In the text on Muslim wills below, retype word for word the passage from "B. Limitation as" to "domestic servant, etc.".

→ **EXCERPTED TEXT**:
*** Begin section ***

Question: A Muslim, who died leaving behind her husband, made a will of her entire property in favour of her friend "F". What is the maximum share to which 'F' is entitled under Muslim Law? [HJS 2007]
Find the question and answer of Muslim Law only on Legal Bites. [A Muslim, who died leaving behind her husband, made a will of her entire property in favour of her friend "F". What is the maximum share to which 'F' is entitled under Muslim Law?]
Answer
Under Muslim Law, every adult Muslim of sound mind can dispose of his property by will. However, the testamentary capacity of a Muslim is a limited one and he does not possess unlimited power of making disposition by will. There are twofold restrictions on the power of Muslims to dispose of their property by will. These are:
(a) Limitation in respect of a person in whose favour the bequest is made.
(b) Limitation as regards the extent to which a Muslim can dispose of his property.
A. Limitation as Regards the Person
Under Sunni law bequest in favour of an heir even to the extent of one-third is not valid unless the other heirs give consent to it expressly or impliedly after the death of the Testator. Under Shia law a testator may give a legacy to an heir so long as it does not exceed one-third of his estate, such a legacy is valid even without the consent of other heirs. But if the legacy exceeds one-third it is not valid unless other heirs consent to it. So, the only case in which testamentary disposition is binding upon heirs is when the bequest does exceed one-third of the whole estate and when it is not exceeding one-third of the estate of the testator made to a person who is not an heir.
B. Limitation as regards the Property
The general rule with regard to the extent of property that may be disposed of by will is that no Muslim can make a bequest of more than one-third of his net assets after payment of:
(1) Funeral Expenses and death bed charges
(2) Expenses of obtaining probate letter of administration or succession certificate etc.
(3) Wages due for services rendered to testator within 3 months preceding his death by labour, domestic servant, etc.
(4) Any debt of the testator in any form payable to the creditor.
So after deducting the above-said expenses or liabilities, whatever will be left can be disposed of to the extent of one-third of it by way of a will. In the present case, F is entitled to a maximum share of one-third of the estate of the deceased. In view of the above discussion, it is clear that a will in question is not valid because it exceeds the legal third, and also it is made in favour of an heir without the consent of other heirs.

*** End section ***

→ **RAW DATA**:
*** Begin section ***

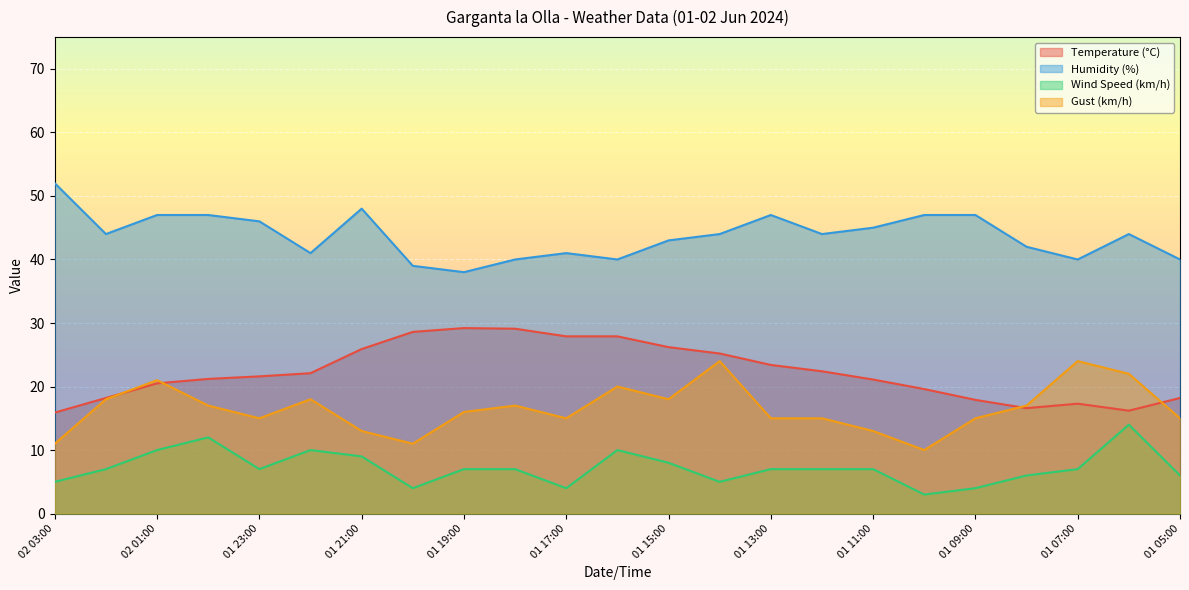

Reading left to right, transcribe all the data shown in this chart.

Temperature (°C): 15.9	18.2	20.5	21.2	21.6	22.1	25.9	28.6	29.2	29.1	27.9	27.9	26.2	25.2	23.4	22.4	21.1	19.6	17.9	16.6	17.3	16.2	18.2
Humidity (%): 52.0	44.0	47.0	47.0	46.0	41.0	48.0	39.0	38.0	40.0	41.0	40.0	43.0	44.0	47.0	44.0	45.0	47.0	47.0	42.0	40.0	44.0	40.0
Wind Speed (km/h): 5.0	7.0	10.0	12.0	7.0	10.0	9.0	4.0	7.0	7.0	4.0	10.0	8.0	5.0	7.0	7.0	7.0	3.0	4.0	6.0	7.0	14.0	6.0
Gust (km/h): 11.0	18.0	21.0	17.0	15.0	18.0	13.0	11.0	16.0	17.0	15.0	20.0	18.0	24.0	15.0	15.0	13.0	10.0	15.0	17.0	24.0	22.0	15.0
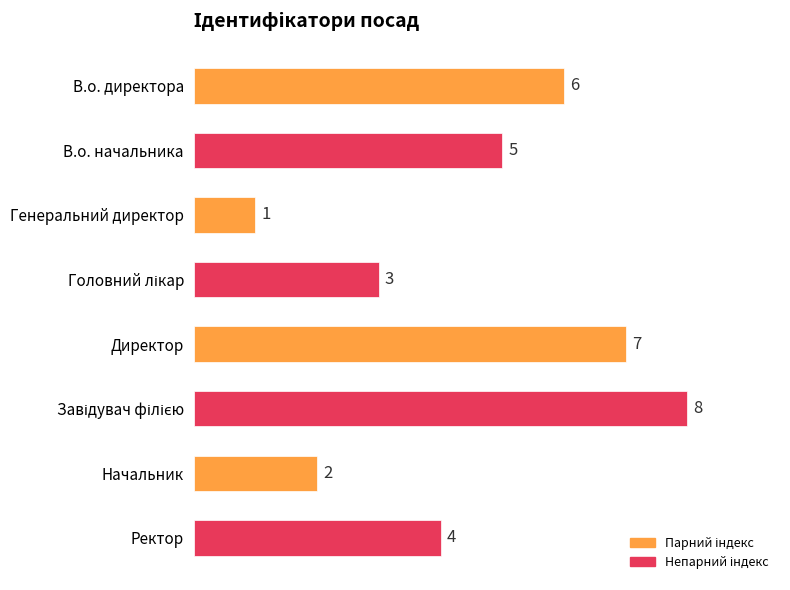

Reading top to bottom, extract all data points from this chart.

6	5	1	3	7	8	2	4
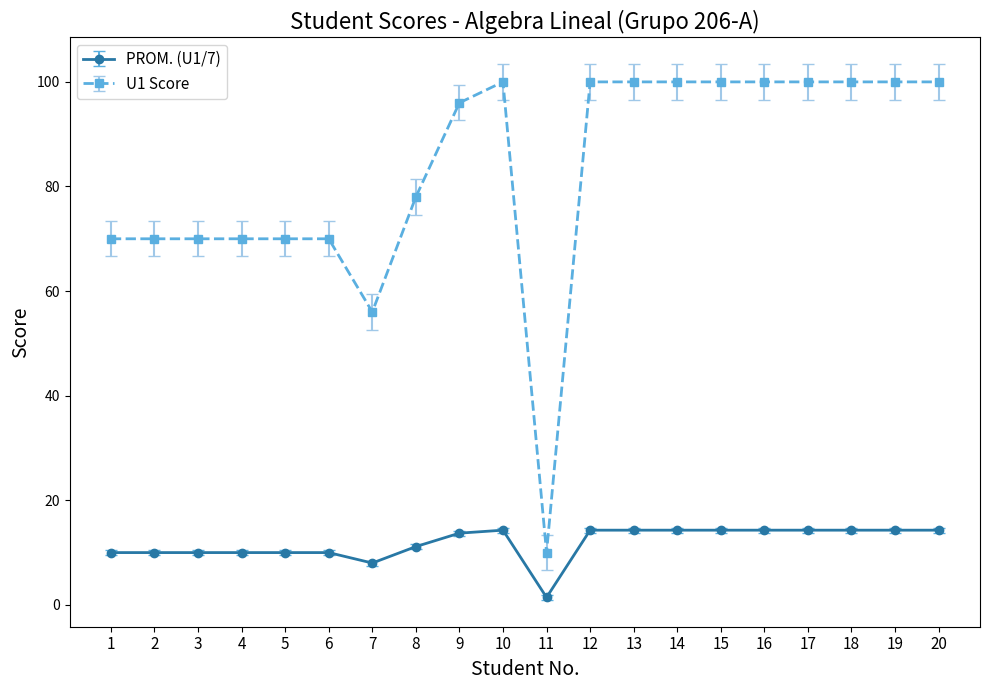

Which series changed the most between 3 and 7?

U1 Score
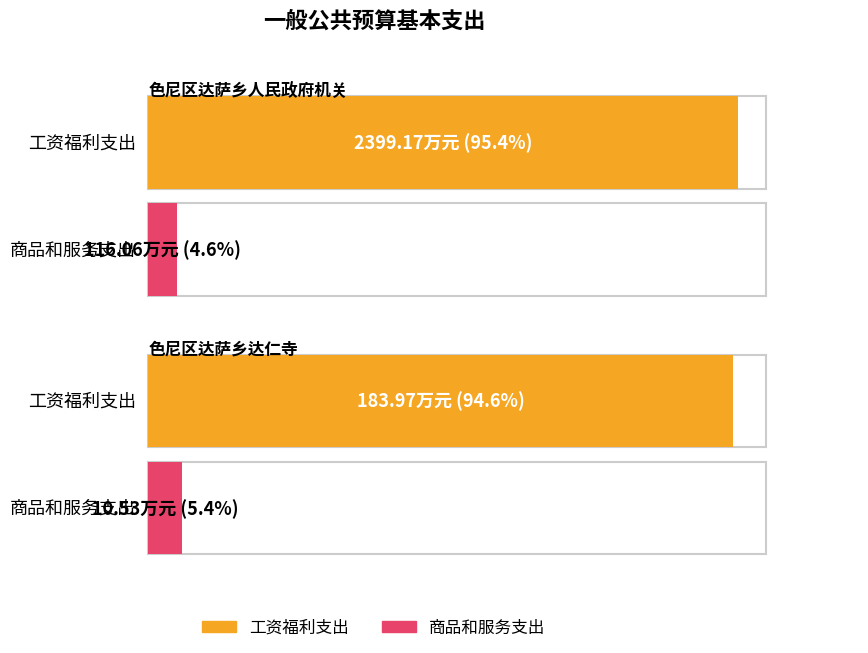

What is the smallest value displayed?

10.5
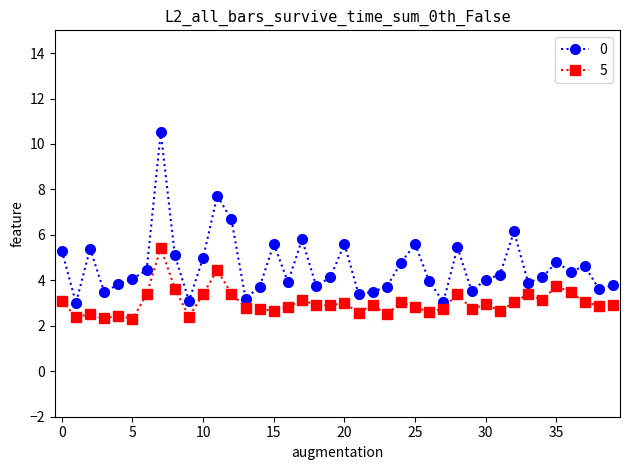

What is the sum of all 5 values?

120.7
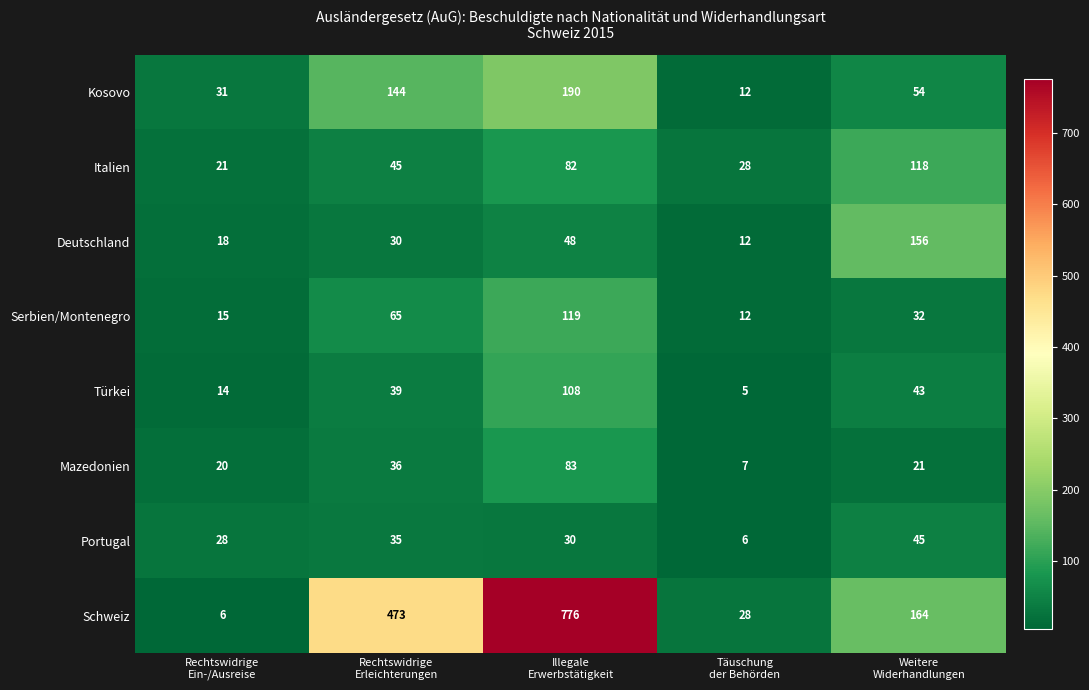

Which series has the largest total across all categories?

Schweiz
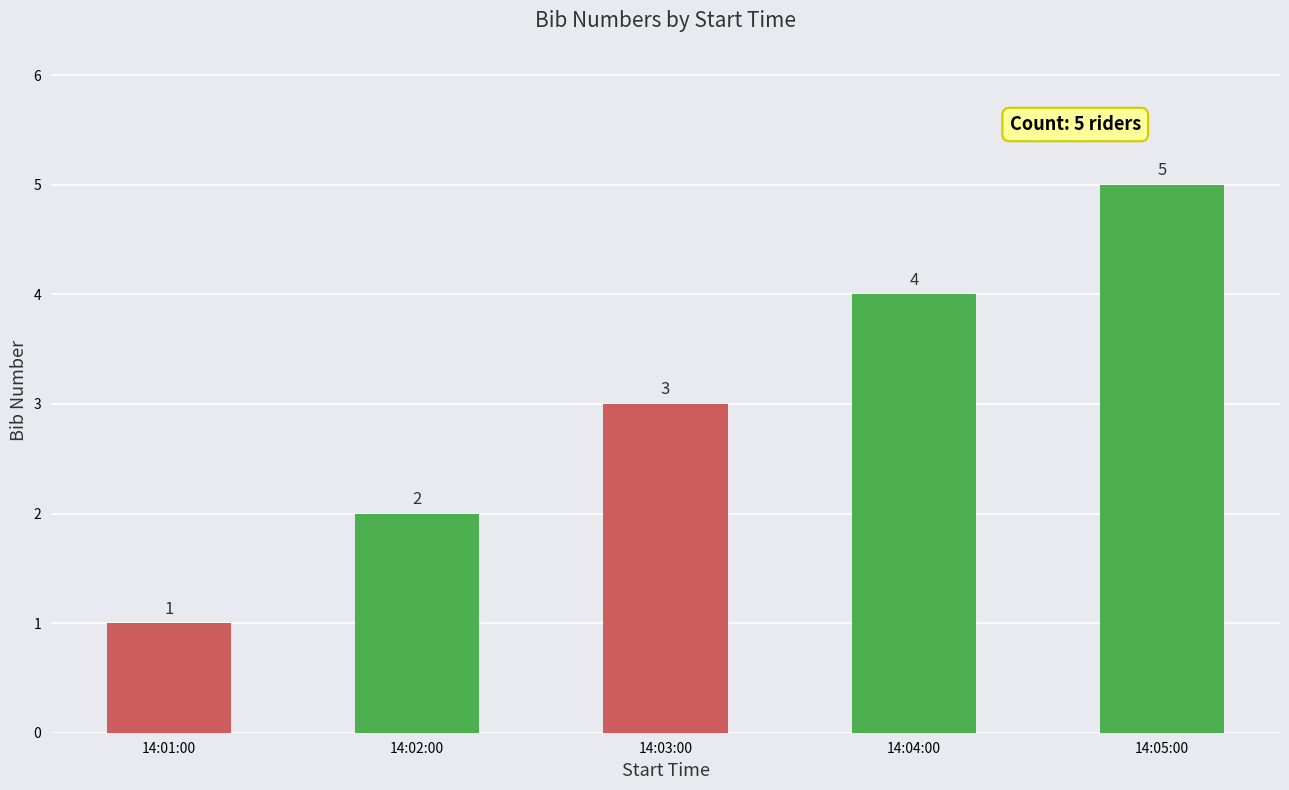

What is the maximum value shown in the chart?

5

*** End section ***

→ **REPLY**:
B. Limitation as regards the Property
The general rule with regard to the extent of property that may be disposed of by will is that no Muslim can make a bequest of more than one-third of his net assets after payment of:
(1) Funeral Expenses and death bed charges
(2) Expenses of obtaining probate letter of administration or succession certificate etc.
(3) Wages due for services rendered to testator within 3 months preceding his death by labour, domestic servant, etc.